Le discours du président au Puy-en-Velay sur les racines chrétiennes de la France : « Pas en notre nom »

par Maxence
mardi 8 mars 2011

À l’instar de nos concitoyens qui ont leurs racines dans le monde arabo-musulman et qui avaient formulé un vigoureux « pas en notre nom » au moment des attentats antichrétiens dans le monde arabe, à l’initiative du magazine Respect et relayé par Libération, il faudrait que tous ceux qui en France se sentent héritiers d’une culture chrétienne, croyants ou non, que tous ceux qui sont en accord avec le champ éthique déployé par l’Évangile, puissent eux aussi formuler un vigoureux « pas en notre nom » quand on brandit l’identité chrétienne de la France à des fins politiques et partisanes. Il faut bien sûr ne pas confondre ici, le sang versé par la haine la plus rétrograde à Bagdad puis Alexandrie et là, les habiletés politiques du Puy-en-Velay dictées par une pré-campagne présidentielle qui situe Marine Le Pen en tête au premier tour devant un chef de l’État fragilisé.
 
Mais, mutatis mutandis, les gens de culture chrétienne peuvent à juste titre se sentir pris en otages par les propos d’un président qui certes a le droit de visiter les cathédrales comme d’insister sur la défense du patrimoine, mais qui sait très bien de quelle valeur performative particulière sa réaffirmation des racines chrétiennes de la France se teinte. Car, si nul n’ignore que celle qui fut longtemps la fille aînée de l’Église, s’ancre dans un terreau chrétien comme romain, quel sens cela a-t-il de le répéter et d’insister lourdement sur « l’âme » française (« il est évident que la France a aussi une âme »), dans les circonstances que l’on sait et à l’endroit même où débuta la première croisade. Les quelques allusions à la très ancienne synagogue de Clermont, aux inscriptions en écriture coufique (et non « soufique ») sur les portes de la cathédrale, aux Lumières et à Ernest Renan pour faire bonne mesure, sentent l’à peu près et l’argutie. En réalité, il s’agissait au moins autant de célébrer un patrimoine de la France éternelle que de reprendre la main en faisant oublier à quel point la diplomatie française était passée à côté (malgré une forte présence de nos ministres sur le terrain) des commencements du printemps arabe en s’érigeant comme éventuel rempart face aux foules de Tunis ou du Caire, désormais libres, et qui donc ne manqueraient pas de nous envahir en traversant la Méditerranée.
 
Après le débat calamiteux sur l’identité nationale, la loi maladroite sur la burqa, il fallait aussi « trianguler » face à une Marine Le Pen qui a fait de la laïcité son nouveau cri de guerre, qui a compris tout l’intérêt de brandir (et de tordre) à sa façon les valeurs de la République, mais qui, ce faisant, délaisse un peu son aile catholique. Les déclarations inopportunes du maire de la ville Laurent Wauquiez, qui constatait l’éloignement entre les berges du Potomac où loge DSK et sa « colline inspirée » du Puy-en-Velay, venaient rendre tout à fait clair le sens profond de ce beau discours, sens qui sera sans doute encore approfondi par les débordements qui ne manqueront pas d’être associés au nouveau débat sur la laïcité que lance l’UMP.

Exercices à compléter:
• A. Renvoyez le passage du texte qui commence par « Après le débat » et se poursuit jusqu'à « que lance l’UMP. ».
• B. D'après le texte, comment s'appelle le maire de la ville dont les déclarations sont jugées inopportunes ?
• C. Relevez dans le texte toutes les références auxquelles le discours du président fait, selon l'auteur, « quelques allusions ».

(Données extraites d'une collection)
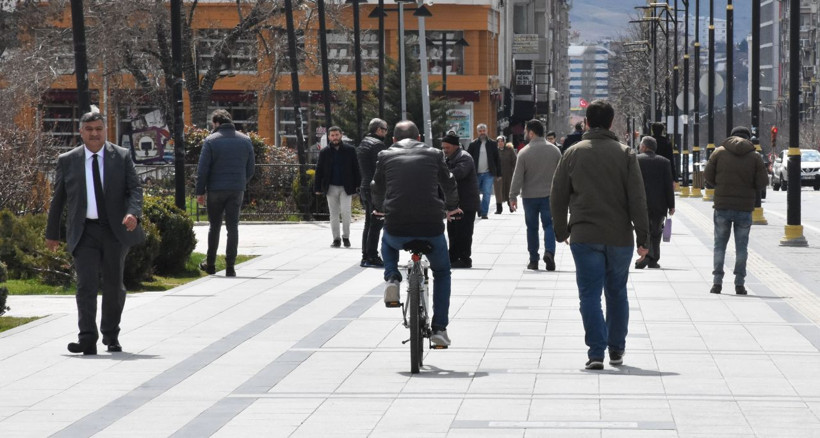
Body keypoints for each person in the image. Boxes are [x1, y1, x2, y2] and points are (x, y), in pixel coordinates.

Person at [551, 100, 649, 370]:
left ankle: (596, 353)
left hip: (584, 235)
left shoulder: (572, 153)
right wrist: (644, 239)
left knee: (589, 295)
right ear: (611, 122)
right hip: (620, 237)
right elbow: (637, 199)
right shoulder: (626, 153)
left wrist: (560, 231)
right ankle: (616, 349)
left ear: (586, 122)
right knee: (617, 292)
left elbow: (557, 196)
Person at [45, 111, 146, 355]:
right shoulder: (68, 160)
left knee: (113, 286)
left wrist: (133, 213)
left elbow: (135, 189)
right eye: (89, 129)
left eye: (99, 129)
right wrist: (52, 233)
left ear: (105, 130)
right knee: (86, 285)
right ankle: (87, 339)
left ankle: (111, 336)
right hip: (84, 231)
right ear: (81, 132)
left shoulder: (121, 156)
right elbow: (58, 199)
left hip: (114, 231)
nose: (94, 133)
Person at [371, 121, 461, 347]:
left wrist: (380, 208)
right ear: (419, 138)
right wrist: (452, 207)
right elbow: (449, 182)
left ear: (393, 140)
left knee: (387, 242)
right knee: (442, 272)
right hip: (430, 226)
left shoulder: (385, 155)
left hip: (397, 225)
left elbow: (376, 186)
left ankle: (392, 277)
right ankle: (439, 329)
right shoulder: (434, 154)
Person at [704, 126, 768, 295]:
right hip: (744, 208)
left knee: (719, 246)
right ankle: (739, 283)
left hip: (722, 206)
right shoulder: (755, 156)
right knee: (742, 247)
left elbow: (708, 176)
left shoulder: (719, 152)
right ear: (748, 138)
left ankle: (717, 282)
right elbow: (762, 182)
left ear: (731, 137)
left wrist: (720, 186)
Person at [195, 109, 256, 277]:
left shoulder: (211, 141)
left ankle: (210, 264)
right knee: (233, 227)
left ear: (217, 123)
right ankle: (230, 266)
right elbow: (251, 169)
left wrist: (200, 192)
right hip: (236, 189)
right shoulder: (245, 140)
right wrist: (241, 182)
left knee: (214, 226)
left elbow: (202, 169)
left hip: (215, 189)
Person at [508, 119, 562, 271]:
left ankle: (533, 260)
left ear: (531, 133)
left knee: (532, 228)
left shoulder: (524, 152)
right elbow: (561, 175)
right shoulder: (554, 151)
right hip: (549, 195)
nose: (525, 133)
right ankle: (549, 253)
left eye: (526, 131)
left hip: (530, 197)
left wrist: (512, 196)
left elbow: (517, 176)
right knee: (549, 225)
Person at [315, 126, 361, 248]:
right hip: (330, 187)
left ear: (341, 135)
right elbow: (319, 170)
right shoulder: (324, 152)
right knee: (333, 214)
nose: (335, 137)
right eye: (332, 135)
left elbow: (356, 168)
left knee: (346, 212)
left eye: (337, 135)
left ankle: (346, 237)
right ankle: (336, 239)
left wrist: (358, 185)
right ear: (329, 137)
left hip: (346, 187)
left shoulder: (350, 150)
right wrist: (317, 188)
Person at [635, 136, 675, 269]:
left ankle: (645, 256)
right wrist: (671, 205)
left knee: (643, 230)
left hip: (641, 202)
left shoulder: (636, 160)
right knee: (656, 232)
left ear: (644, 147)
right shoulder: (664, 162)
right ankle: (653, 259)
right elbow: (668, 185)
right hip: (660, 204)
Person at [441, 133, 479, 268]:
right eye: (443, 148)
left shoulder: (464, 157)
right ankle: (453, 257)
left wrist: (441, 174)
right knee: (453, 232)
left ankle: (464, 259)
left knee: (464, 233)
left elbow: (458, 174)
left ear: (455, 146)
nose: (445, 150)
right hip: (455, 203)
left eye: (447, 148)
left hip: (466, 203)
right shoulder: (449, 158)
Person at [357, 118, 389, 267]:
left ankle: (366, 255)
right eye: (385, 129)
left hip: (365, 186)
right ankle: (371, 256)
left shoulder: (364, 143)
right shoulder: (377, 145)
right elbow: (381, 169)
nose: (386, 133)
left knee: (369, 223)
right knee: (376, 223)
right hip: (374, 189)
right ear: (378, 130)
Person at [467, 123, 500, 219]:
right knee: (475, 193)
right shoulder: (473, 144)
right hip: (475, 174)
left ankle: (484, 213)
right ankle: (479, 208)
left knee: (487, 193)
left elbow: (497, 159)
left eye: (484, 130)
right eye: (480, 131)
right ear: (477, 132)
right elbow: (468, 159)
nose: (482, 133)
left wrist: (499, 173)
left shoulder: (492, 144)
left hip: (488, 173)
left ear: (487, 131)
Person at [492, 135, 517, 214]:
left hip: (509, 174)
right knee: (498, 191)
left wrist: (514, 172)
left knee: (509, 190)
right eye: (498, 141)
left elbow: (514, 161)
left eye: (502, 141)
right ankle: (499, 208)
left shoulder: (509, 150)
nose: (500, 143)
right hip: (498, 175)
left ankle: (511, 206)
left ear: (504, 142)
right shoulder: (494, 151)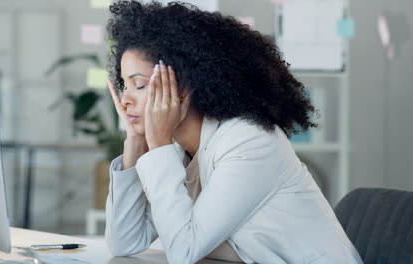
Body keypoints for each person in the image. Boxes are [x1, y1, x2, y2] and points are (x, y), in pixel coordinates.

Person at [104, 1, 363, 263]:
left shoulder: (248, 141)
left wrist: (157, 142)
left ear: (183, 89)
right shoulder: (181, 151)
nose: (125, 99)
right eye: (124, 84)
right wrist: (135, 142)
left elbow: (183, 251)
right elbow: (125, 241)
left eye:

Réponses dans l'ordre:
• A.
Après le débat calamiteux sur l’identité nationale, la loi maladroite sur la burqa, il fallait aussi « trianguler » face à une Marine Le Pen qui a fait de la laïcité son nouveau cri de guerre, qui a compris tout l’intérêt de brandir (et de tordre) à sa façon les valeurs de la République, mais qui, ce faisant, délaisse un peu son aile catholique. Les déclarations inopportunes du maire de la ville Laurent Wauquiez, qui constatait l’éloignement entre les berges du Potomac où loge DSK et sa « colline inspirée » du Puy-en-Velay, venaient rendre tout à fait clair le sens profond de ce beau discours, sens qui sera sans doute encore approfondi par les débordements qui ne manqueront pas d’être associés au nouveau débat sur la laïcité que lance l’UMP.

• B. Laurent Wauquiez.

• C. La très ancienne synagogue de Clermont ; les inscriptions en écriture coufique sur les portes de la cathédrale ; les Lumières ; Ernest Renan.